Task details:
Which lines in the items below contain the string "catalogue"? Extract each of them in full.

╭──

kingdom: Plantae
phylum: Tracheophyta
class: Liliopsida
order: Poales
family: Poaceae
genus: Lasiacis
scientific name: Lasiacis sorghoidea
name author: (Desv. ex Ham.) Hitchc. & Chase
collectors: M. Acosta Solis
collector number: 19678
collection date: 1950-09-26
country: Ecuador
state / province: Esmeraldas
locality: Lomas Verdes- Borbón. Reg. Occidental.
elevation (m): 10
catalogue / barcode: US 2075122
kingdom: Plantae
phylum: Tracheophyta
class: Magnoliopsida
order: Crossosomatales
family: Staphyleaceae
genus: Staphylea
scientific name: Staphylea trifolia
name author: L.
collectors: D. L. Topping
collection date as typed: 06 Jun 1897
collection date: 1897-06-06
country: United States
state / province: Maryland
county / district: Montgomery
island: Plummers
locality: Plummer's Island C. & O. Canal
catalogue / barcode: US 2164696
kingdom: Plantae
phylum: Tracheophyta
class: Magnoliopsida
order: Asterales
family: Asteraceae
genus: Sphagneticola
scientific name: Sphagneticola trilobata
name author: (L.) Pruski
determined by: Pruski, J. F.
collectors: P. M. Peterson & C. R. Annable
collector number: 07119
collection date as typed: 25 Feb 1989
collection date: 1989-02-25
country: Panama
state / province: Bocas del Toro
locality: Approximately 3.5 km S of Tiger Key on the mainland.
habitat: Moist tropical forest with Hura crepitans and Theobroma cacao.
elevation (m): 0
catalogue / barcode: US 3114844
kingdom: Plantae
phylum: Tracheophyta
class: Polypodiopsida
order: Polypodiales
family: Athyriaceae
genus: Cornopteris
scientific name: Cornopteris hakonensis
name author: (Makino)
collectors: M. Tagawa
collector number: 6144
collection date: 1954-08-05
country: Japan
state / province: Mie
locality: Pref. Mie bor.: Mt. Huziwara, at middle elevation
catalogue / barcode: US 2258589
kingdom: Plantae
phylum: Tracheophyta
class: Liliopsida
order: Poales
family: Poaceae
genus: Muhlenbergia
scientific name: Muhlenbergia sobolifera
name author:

╰──

The reply:
catalogue / barcode: US 2075122
catalogue / barcode: US 2164696
catalogue / barcode: US 3114844
catalogue / barcode: US 2258589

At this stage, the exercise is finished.